Texto mostrado ▸
===============
La discusión que suscitó esta hipótesis condujo a reflexionar sobre la entropía, la segunda ley de la termodinámica, que en esencia expresa la inexorable tendencia de todo sistema natural hacia su desorganización y deterioro. Soy consciente de lo polémica que resulta la introducción del término desorganización en esta escueta definición de entropía, el más difícil de los conceptos físicos. Para conciliar, se ha propuesto sustituir desorden por incertidumbre: “un sistema desordenado resulta en una gran incertidumbre”.

El poeta y dramaturgo inglés Tom Stoppard, en “Arcadia”, su obra de 1993 define la entropía en los siguientes términos: “El calor va al frío. Es una calle de un solo sentido. Tu té acabará a temperatura ambiente. Lo que le sucede a tu té le está ocurriendo a todo en todas partes. El sol y las estrellas. Tardará un tiempo, pero todos acabaremos a temperatura ambiente”. Con esta definición, para mi gusto la que más me satisface, se muestra cómo la poesía acude en ayuda de la ciencia.

Para empezar por el principio, el sol, origen de la vida en nuestro planeta, es un sistema energético que, mediante la fusión nuclear, en la que el hidrógeno y dos núcleos de átomos ligeros; el deuterio y el tritio, isótopos del hidrógeno, se unen para formar otro núcleo más pesado, generando energía. La vida es también un sistema energético, que mediante el metabolismo celular convierte los nutrientes en energía. Negar la entropía en la vida es como negar la ley de la gravedad en nuestro sistema solar.

El envejecimiento y la muerte hacen parte del inexorable proceso natural, que rige para todas las especies vivas que han surgido en la historia geológica de nuestro planeta, como lo demuestran la paleontología y la palinología. El hombre, un organismo más en el proceso evolutivo, no podría ser la excepción a esta ley. ¡Somos Naturaleza, aunque nos creamos el sumun de la Creación!

La imposibilidad de detener el envejecimiento nos lo confirma en su ilustrada intervención en la referida tertulia la genetista cubano-mejicana Norma de León, cuando describe la senectud como asociada a la acumulación de daños generados por el desgaste de las funciones de la célula, y concluye que desde el punto de vista bioético la inmortalidad es una quimera.

Ni la vejez ni la muerte por causas naturales pueden ser consideradas como una tragedia para una vida que se ha ceñido a las leyes de la Naturaleza, vale decir dentro del respecto y cooperación con sus congéneres y demás organismos vivos.

Ahora quiero referirme a las visiones sobre la vejez del filósofo romano Marco Tulio Cicerón (Siglo I a. C) y de nuestro contemporáneo, el filósofo y politólogo italiano Norberto Bobbio.
===============
Datos de trabajo ▸
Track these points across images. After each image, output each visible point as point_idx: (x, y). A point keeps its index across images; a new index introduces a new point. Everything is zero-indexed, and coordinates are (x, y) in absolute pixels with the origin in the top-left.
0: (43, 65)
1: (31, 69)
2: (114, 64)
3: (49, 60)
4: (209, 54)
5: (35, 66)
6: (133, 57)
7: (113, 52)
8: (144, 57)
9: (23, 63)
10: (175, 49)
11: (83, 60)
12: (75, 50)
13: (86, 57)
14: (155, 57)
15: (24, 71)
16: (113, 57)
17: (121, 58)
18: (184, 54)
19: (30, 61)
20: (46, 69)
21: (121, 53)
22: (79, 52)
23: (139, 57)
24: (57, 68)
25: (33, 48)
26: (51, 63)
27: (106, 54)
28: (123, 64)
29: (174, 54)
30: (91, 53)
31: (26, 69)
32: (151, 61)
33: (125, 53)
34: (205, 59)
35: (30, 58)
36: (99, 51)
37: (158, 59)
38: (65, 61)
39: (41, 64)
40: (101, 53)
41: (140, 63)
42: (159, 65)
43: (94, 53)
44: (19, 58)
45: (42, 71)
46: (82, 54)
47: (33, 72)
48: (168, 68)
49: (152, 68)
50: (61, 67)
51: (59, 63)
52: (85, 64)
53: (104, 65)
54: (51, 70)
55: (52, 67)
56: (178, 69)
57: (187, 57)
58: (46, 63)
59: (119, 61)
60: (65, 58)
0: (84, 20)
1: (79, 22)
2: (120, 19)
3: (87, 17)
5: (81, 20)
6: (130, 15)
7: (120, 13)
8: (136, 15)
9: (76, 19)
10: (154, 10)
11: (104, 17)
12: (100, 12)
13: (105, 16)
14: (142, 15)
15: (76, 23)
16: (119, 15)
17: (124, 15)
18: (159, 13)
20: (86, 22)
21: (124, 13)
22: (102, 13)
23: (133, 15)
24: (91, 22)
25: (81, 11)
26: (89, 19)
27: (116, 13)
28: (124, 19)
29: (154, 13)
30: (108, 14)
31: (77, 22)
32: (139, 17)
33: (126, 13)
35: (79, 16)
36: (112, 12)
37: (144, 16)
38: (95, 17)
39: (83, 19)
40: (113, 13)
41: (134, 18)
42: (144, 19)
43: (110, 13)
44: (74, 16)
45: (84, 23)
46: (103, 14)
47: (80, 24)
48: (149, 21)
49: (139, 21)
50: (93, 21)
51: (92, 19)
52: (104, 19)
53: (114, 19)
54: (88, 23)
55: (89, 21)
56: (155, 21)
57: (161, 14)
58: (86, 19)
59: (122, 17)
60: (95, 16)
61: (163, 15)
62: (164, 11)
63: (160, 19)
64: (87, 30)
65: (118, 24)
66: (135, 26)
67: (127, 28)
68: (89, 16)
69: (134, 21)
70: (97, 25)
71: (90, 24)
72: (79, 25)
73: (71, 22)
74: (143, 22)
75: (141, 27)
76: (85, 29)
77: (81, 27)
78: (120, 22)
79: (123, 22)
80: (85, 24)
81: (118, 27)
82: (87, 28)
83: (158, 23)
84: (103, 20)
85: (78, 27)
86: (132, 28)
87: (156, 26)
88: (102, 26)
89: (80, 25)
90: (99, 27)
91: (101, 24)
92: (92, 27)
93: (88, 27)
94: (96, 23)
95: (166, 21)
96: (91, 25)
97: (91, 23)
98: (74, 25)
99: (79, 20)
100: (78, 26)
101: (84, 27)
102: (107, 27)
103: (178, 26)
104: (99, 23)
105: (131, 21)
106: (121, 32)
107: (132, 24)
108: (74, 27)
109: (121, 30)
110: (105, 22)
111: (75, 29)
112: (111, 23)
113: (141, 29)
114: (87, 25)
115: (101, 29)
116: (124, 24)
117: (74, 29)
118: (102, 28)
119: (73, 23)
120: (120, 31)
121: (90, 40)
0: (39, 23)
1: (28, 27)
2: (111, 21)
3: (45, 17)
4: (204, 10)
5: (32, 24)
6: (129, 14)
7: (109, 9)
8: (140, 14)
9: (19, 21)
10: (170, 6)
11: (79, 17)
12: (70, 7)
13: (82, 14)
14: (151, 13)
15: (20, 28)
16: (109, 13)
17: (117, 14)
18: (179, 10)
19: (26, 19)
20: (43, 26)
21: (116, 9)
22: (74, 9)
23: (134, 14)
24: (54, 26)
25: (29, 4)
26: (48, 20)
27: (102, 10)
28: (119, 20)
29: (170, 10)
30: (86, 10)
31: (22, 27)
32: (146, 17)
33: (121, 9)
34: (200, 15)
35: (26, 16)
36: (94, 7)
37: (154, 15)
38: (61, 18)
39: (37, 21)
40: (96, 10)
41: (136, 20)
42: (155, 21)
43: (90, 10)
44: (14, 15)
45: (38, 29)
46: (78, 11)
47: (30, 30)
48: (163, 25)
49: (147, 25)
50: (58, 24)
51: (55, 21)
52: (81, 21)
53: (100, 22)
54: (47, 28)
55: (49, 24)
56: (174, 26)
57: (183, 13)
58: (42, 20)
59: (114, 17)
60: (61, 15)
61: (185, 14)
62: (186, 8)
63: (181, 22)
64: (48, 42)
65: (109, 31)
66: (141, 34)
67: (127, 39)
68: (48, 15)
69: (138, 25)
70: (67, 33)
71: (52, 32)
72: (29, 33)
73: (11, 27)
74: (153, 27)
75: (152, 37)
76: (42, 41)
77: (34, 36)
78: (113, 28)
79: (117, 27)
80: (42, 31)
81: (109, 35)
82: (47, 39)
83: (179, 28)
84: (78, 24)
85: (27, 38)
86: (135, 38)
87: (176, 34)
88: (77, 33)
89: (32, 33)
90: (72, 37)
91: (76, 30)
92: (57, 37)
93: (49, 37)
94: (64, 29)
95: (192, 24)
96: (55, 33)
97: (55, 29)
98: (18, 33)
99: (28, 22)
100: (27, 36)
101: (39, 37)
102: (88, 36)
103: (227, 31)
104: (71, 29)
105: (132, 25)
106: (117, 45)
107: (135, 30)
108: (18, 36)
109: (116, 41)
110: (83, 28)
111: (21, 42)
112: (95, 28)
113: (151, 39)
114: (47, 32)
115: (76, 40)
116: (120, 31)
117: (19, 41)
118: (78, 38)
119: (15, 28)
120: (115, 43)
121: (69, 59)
===============
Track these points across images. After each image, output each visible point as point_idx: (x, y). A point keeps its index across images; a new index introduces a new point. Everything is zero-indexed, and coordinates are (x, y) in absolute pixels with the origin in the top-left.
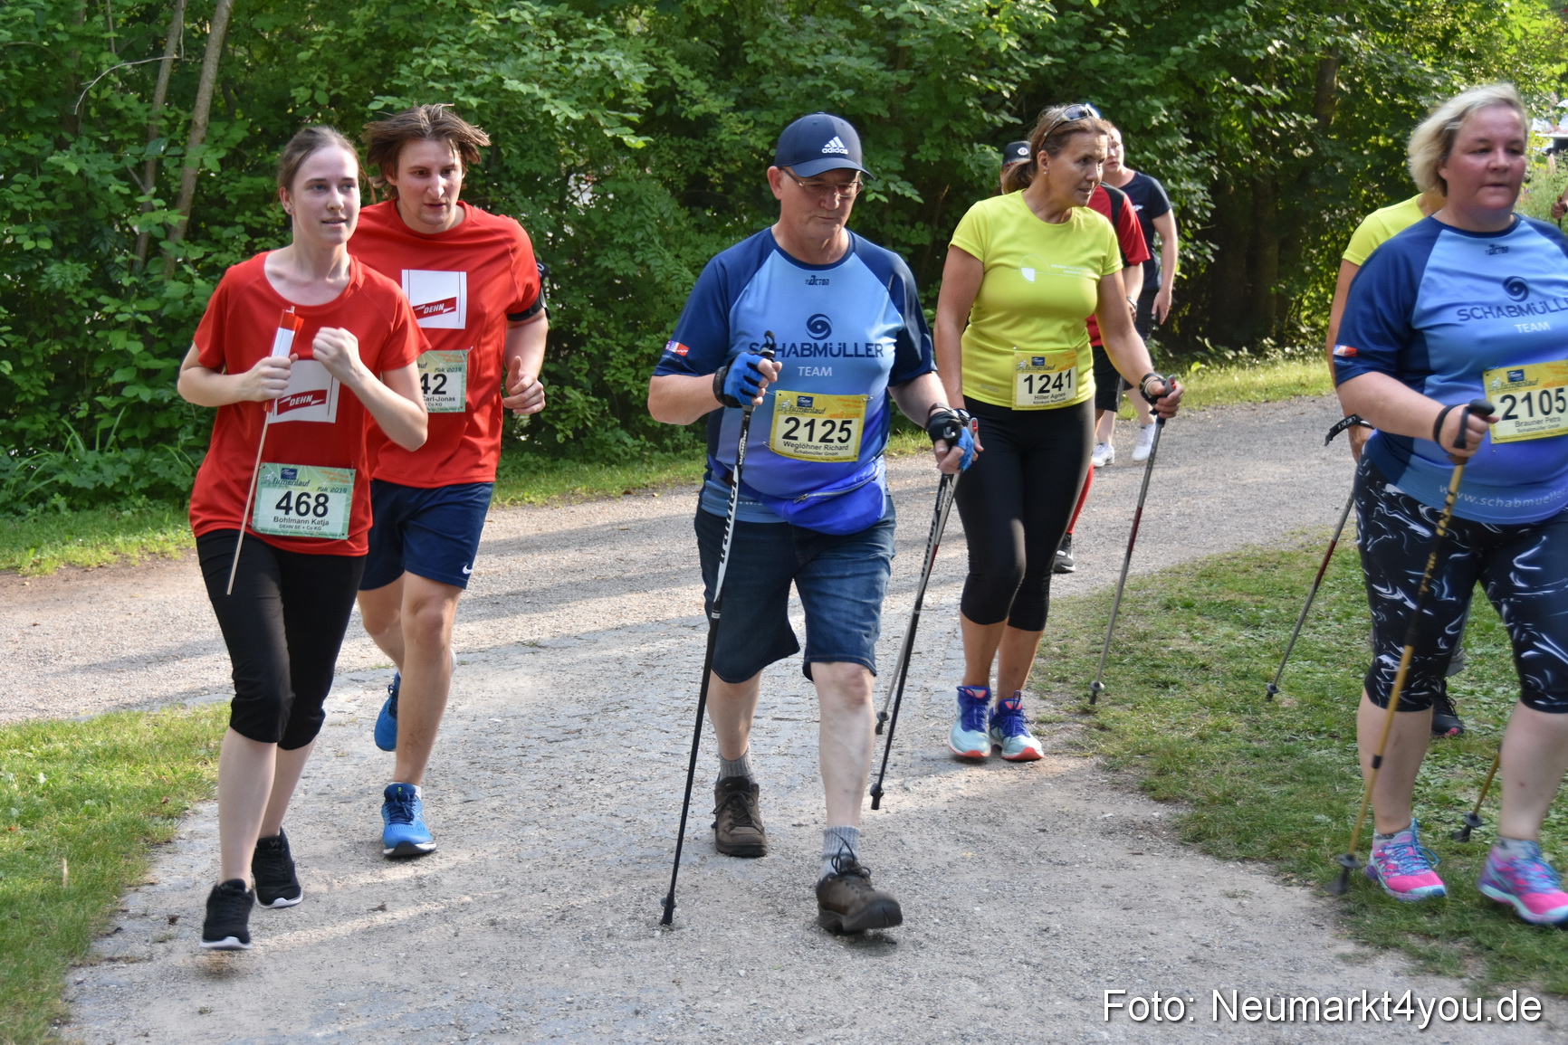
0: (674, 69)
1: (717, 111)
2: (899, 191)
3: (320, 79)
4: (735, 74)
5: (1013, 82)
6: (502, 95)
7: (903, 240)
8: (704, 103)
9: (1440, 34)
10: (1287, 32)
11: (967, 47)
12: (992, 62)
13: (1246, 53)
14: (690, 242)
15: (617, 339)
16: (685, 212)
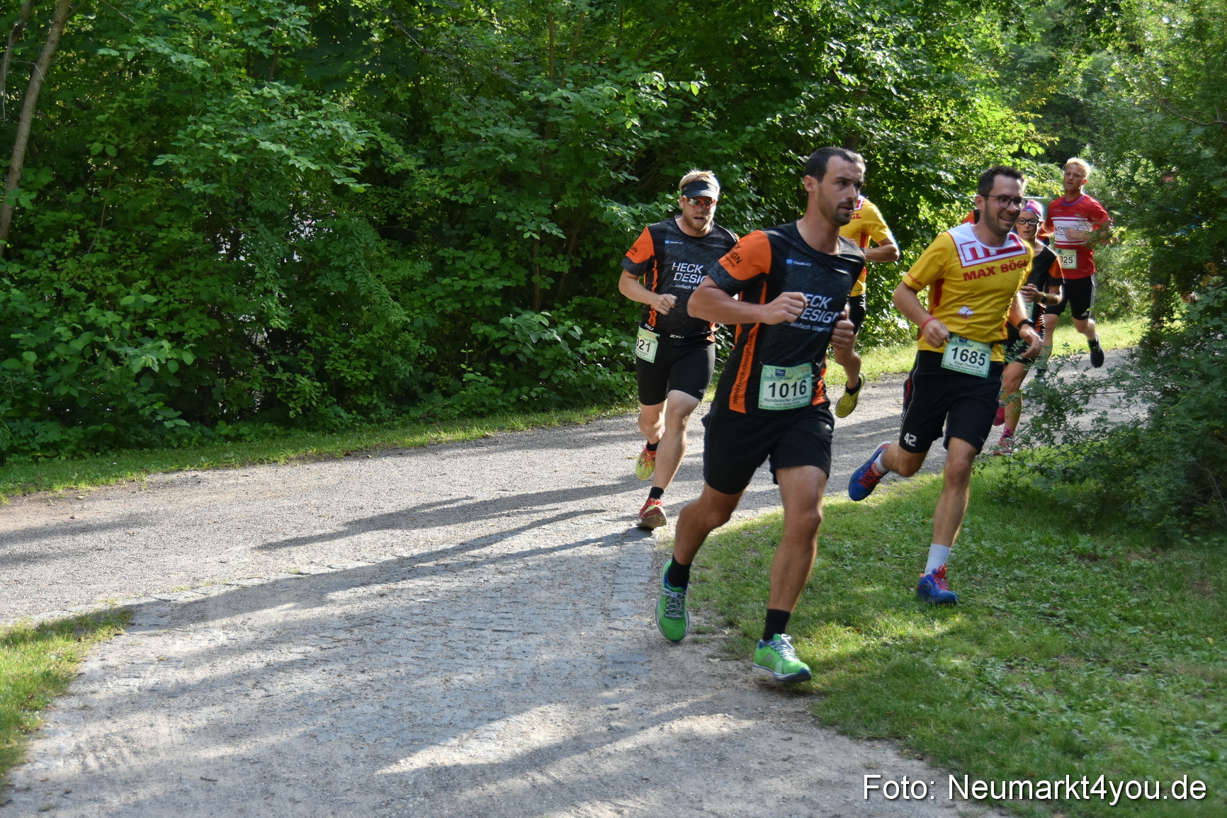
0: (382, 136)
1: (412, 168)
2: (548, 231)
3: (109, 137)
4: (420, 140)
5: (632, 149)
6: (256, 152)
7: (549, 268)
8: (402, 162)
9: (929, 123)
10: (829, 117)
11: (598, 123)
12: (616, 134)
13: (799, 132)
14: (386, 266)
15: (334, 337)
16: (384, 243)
===============
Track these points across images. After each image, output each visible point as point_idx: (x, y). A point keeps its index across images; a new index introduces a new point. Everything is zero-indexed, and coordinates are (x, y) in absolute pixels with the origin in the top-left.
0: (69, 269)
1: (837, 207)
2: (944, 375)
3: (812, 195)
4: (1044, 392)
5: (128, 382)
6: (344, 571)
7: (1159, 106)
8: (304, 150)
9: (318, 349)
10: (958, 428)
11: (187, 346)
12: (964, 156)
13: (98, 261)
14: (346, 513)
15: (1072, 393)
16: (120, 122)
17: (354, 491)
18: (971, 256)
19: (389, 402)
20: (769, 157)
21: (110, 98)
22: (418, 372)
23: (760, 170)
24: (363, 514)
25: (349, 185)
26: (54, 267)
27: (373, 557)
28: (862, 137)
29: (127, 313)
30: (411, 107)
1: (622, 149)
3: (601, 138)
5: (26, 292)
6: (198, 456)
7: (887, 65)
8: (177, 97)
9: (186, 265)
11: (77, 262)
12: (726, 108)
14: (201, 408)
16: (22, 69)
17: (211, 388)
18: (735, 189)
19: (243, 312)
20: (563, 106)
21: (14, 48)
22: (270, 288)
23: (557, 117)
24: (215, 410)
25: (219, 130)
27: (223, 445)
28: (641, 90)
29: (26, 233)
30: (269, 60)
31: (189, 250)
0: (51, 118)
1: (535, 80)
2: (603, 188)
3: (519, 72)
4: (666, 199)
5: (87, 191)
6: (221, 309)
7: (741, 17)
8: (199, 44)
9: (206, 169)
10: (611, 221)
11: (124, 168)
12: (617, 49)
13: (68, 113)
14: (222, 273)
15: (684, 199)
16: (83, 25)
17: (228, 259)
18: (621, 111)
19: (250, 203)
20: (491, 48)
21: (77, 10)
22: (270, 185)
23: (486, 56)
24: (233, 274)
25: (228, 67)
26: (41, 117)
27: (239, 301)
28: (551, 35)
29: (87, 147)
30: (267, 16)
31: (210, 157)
===============
Encargo 1 ▸ Según el texto sobre la entropía, ¿en qué año se escribió «Arcadia», la obra de Tom Stoppard?
Encargo 2 ▸ Cambia "(158, 23)" por "(158, 32)" en el tramo del listado que va desde la línea que contiene "61: (163, 15)" hasta la que contiene "98: (74, 25)", ambas incluidas, y devuelve solo esas líneas sin tocar nada más.
El texto y el listado son materiales distintos y no tienen relación entre sí.

Resultado 1 ▸ En 1993.

Resultado 2 ▸
61: (163, 15)
62: (164, 11)
63: (160, 19)
64: (87, 30)
65: (118, 24)
66: (135, 26)
67: (127, 28)
68: (89, 16)
69: (134, 21)
70: (97, 25)
71: (90, 24)
72: (79, 25)
73: (71, 22)
74: (143, 22)
75: (141, 27)
76: (85, 29)
77: (81, 27)
78: (120, 22)
79: (123, 22)
80: (85, 24)
81: (118, 27)
82: (87, 28)
83: (158, 32)
84: (103, 20)
85: (78, 27)
86: (132, 28)
87: (156, 26)
88: (102, 26)
89: (80, 25)
90: (99, 27)
91: (101, 24)
92: (92, 27)
93: (88, 27)
94: (96, 23)
95: (166, 21)
96: (91, 25)
97: (91, 23)
98: (74, 25)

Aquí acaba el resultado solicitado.